Durante un par de décadas, buena parte del movimiento ecologista quedaba atrapado en la red del desarrollo sostenible. A través de sus capacidades proteicas, el capitalismo “verde” reabsorbía la representación de las condiciones objetivas de la realidad para generar así una reconformada superestructura más acorde con las nuevas evidencias. Pero el imaginario ecorreformista resultante no dejaba de ser un discurso vacío: el sosteniblablá. Visto en retrospectiva —confiesa Riechmann—, la apuesta por el desarrollo sostenible ha venido funcionando desde entonces como una colosal maniobra de distracción cuyo resultado ha sido la derrota histórica del movimiento ecologista. Si el problema de fondo es la extralimitación, la ecoeficiencia reformista no podía traer consigo sino procesos aún mayores de extractivismo, sobreproducción y ultraconsumo. Cuando de lo que se trataba era de generar formas de vida alternativas a las que proliferan dentro del sistema capitalista, la vía tecnológica lo único que nos ha permitido ha sido el perfeccionamiento de estas últimas de conformidad con los fines del capitalismo. Ante esto, ¿cómo pueden ciertos intelectuales del movimiento ecologista de nuestros días perseverar en la vía de la ecoeficiencia como si en lugar de encontrarnos en la tercera década del tercer milenio —con lo que ello implica— nos halláramos aún en los años noventa, ochenta e incluso setenta del siglo pasado —se pregunta Jorge Riechmann—? ¿Cómo puede Emilio Santiago Muíño tildar de mito al colapso ecosocial en curso? “Apenas puede uno imaginar algo más tóxico que ese optimismo mentiroso”.
Una mirada honesta sobre la realidad ecosocial actual, por muy doloroso que nos resulte lo que vemos, solo puede llevarnos a afirmar que nos hallamos en la trayectoria que conduce hacia “sociedades inviables en una Tierra inhabitable”. El colapso ecosocial ya ha comenzado. Algunos de sus rostros son fácilmente reconocibles. Por ello, debido al escaso margen de que disponemos, es apremiante aprender a colapsar mejor. Para ello, no debemos obviar que el colapso en curso es tan solo el efecto de nuestro modo capitalista de producción. Ponerle remedio no puede consistir en modular esos mismos efectos. De hecho, no existe solución alguna que pretenda atajar el problema pasando de largo ante una urgente salida del capitalismo. Desgraciadamente, como viene repitiendo Riechmann desde hace algunos años, lo ecosocialmente necesario resulta hoy políticamente imposible.
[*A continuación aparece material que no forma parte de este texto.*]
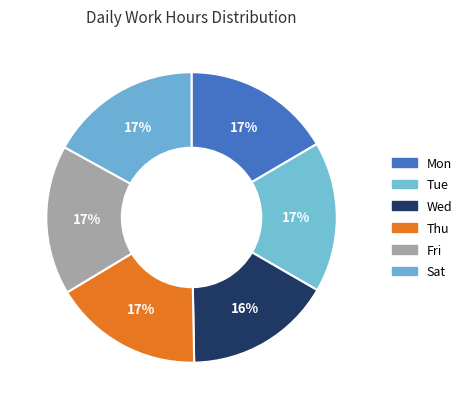

What percentage do Thu and Tue together represent?

33.2%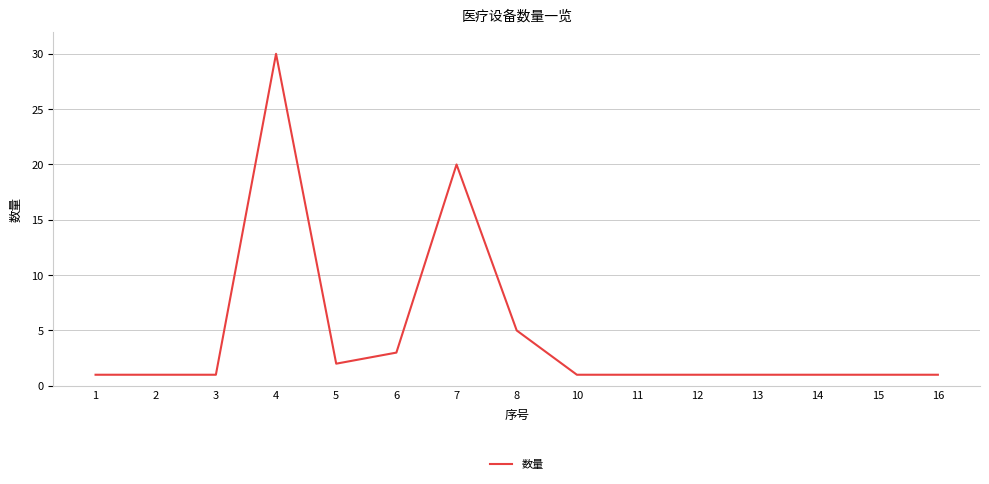

What is the sum of all values?

70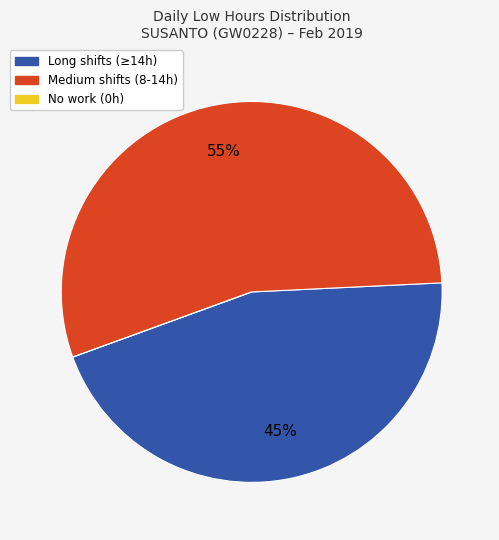

To the nearest percent, what is the average slice percentage?

33%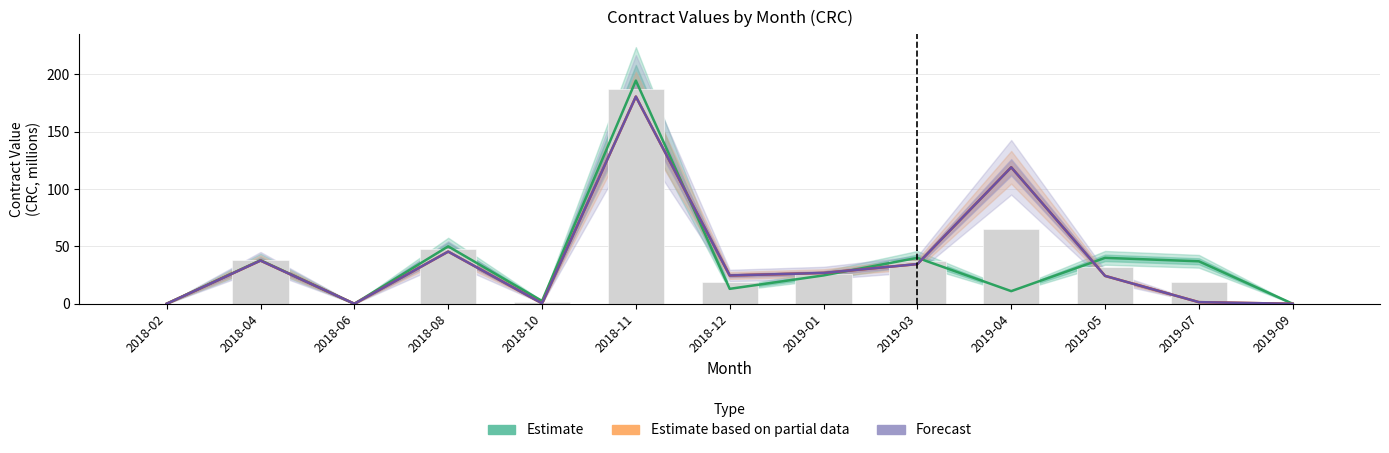

Read the Forecast value at 2019-04.

118.9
La humanidad ha comenzado un ominoso camino que nos conduce hacia la desesperanza. Precisamente por ello, antes de que el fascismo enarbole su estandarte a ritmo de marcha militar, el ecologismo político debe trabajar para reemplazar las falsas esperanzas ecorreformistas por el único y viable principio de realidad: el urgente abandono del capitalismo. Si imposible, no es menos cierto que también es absolutamente necesario. Trabajar en lo imposible continuará siendo durante los próximos años la tarea crucial de nuestro tiempo.